I’ve been hoping that money would be in my account every day for a week. A couple of weeks back, I lent Mark a hundred pounds to put on a fight he knew the outcome to. The plan was, he knew the outcome and I had the money. Simple, at worst I lose all the money I have in the world, at best? I get 50%. I haven’t heard from him since the fight went his way. I saw that on Facebook. I called Mark twice, and both times, straight to voicemail.

“And when that doesn’t work out?”  Casey asked with a smile.

“It’ll work out, I’ll make it work out.”

“Just hear me out, alright? You don’t have to take my help.”

“I’m listening.”

“You can take this car, and drive there.”

“Case you need your car.”

“No I don’t, it’s London. I can get everywhere on the tube. Also I’m giving you another advance. £2000. That should cover expenses on this article, since I really want this story. I also want three more articles after this. Click-bait if they have to be.”

“No, that’s too much. I already took enough of your money. I’ll get you this article and that’ll be the end of it. I don’t think I’m cut out for this kind of work. This is the end. I need to sort my life out and waiting for this job to happen isn’t working.”

“Chris. You’re a good writer. You just need to focus on actually writing. I’ve read your articles. They’re good, that’s why I want you to do this.”

“You don’t need to butter me up any more, I already agreed to help you. But this is the end of it. I don’t want to do this any more. I need to get a better job and actually start living.”

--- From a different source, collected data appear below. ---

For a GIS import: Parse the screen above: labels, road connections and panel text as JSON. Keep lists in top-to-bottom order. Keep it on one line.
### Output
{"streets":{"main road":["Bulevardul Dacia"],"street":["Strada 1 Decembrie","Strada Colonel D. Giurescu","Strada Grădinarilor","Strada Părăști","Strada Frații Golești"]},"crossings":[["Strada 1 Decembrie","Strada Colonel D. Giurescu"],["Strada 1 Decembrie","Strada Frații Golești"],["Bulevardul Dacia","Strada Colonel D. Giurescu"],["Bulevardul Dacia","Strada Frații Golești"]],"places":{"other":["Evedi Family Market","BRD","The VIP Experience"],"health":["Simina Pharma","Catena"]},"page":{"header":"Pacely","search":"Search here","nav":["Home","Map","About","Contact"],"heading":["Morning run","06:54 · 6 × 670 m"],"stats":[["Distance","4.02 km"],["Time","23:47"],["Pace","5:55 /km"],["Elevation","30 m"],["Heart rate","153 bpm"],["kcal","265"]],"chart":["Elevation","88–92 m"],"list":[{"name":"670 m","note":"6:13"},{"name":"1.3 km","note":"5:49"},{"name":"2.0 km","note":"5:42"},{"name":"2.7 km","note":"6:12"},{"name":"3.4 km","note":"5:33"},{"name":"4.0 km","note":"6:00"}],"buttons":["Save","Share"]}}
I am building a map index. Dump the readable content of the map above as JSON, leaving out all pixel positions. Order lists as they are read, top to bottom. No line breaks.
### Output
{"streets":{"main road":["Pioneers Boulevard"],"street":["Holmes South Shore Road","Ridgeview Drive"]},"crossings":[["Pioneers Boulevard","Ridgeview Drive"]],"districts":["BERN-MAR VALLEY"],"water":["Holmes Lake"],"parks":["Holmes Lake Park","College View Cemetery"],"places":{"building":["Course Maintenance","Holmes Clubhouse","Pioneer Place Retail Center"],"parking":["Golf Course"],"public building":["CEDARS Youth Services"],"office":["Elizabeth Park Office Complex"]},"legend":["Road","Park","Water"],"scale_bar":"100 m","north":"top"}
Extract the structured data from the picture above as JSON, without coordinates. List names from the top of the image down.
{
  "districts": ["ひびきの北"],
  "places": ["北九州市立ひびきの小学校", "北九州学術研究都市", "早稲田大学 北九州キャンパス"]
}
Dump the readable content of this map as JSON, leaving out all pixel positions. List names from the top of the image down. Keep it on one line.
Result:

“Okay, just take this money. I’ve already sent it to your bank. Take the car as well. At least then you can get there quickly.”

“I can’t, Case. I’m not insured.”

“Don’t worry about it, I added you on the insurance for the week.”

“Jesus, Casey you don’t quit. That crap’s expensive. I can’t believe you did that.”

“Don’t worry about it, it’s nothing. I wanted you to get this story for me. It’s important. Only you can do this one, and I look after my writers, my friends.”

“What’s so important about this story? So what if there’s a suicide. There’s nothing else to go on.”

“There has to be something. It’s not just that there’s a suicide, there hasn’t been any reported crime there in a decade. No peep from the town. I can’t even find people who live there on the internet. Just this one guy, who works at Holy Trinity, who says they will only talk to you.”

“How did they know about me? Who are they?”

“You’re probably not going to like this. It’s Ryan Campbell. He read one of your articles.”

That’s a name I hadn’t heard in years. If I wasn’t already having second thoughts, I definitely was now after that bombshell. Little Campy’s brother. So many doors I didn’t want to reopen. My legs start shaking and turn to jelly. I can’t do this. Simple. That’s the end of it.

“No,” I whisper. “I can’t do this. Send someone else if you really think there’s a story. I just can’t do it.”

“Christian, please. You owe me. You think you can’t do this, but I know you can. I believe in you. I know you can do this. Trust me. It’ll do you good to go back there. Resolve some problems.”

“I don’t want to go back there, I never want to go back there. You don’t know what you’re talking about.”

“Just get in the car, you can shout at me on the way. We need to get you some food, and God you stink. Then you can drop me off home, and make your way up there. You’re meeting Ryan at the hospital after his shift ends at eight. You can interview him then, and then make your way to Westmeadow. I didn’t organise you anywhere to stay, I thought you might have a preference. Come on, let’s go.”